• [TEXT]:
_ _ _

21 abril 2006

Alphabets are as simple as...

If there is one quality that marks out the scientific mind, it is an unquenchable curiosity. Even when it comes to things that are everyday and so familiar they seem beyond question, scientists see puzzles and mysteries.

Look at the letters in the words of this sentence, for example. Why are they shaped the way that they are? Why did we come up with As, Ms and Zs and the other characters of the alphabet? And is there any underlying similarity between the many kinds of alphabet used on the planet?

To find out, scientists have pooled the common features of 100 different writing systems, including true alphabets such as Cyrillic, Korean Hangul and our own; so-called abjads that include Arabic and others that only use characters for consonants; Sanskrit, Tamil and other "abugidas", which use characters for consonants and accents for vowels; and Japanese and other syllabaries, which use symbols that approximate syllables, which make up words.

_ _ _

[Human pose keypoint data]
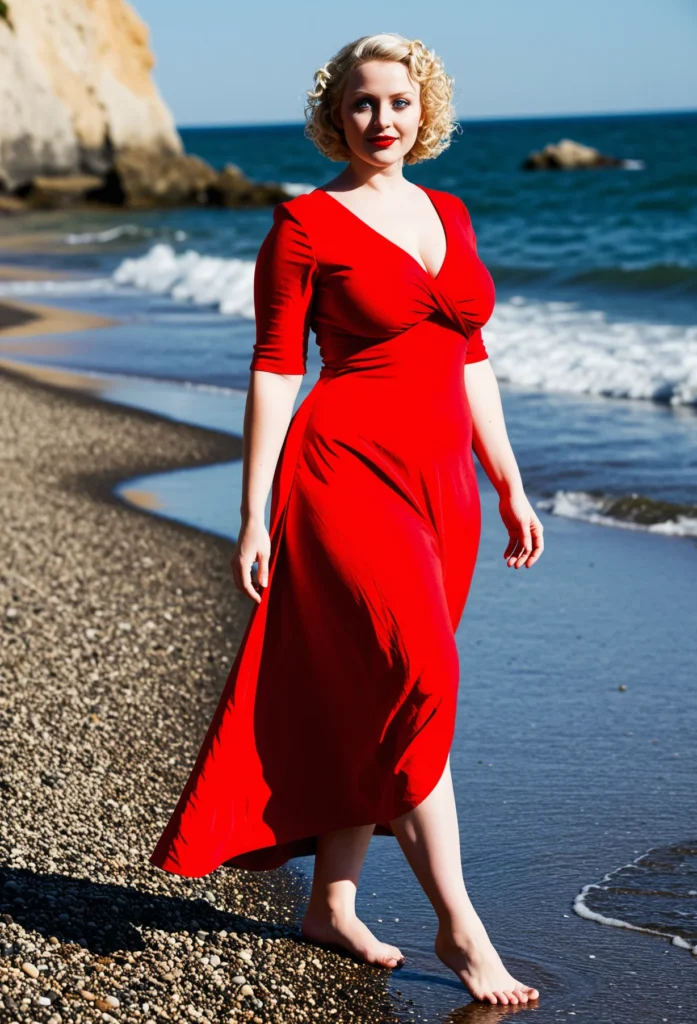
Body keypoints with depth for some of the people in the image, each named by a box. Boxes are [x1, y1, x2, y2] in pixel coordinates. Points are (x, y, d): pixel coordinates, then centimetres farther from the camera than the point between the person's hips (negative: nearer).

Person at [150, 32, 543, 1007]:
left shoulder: (449, 215, 14)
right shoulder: (306, 224, -4)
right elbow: (274, 371, -6)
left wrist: (511, 489, 16)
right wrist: (253, 516, -9)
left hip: (440, 481, 6)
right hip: (348, 469, -6)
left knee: (370, 703, 10)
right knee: (417, 682, -14)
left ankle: (332, 902, 21)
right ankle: (459, 924, -6)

_ _ _

Reproduce the full alphabets article from above, word for word and with nothing changed.

• [EXPECTED OUTPUT]:
21 abril 2006

Alphabets are as simple as...

If there is one quality that marks out the scientific mind, it is an unquenchable curiosity. Even when it comes to things that are everyday and so familiar they seem beyond question, scientists see puzzles and mysteries.

Look at the letters in the words of this sentence, for example. Why are they shaped the way that they are? Why did we come up with As, Ms and Zs and the other characters of the alphabet? And is there any underlying similarity between the many kinds of alphabet used on the planet?

To find out, scientists have pooled the common features of 100 different writing systems, including true alphabets such as Cyrillic, Korean Hangul and our own; so-called abjads that include Arabic and others that only use characters for consonants; Sanskrit, Tamil and other "abugidas", which use characters for consonants and accents for vowels; and Japanese and other syllabaries, which use symbols that approximate syllables, which make up words.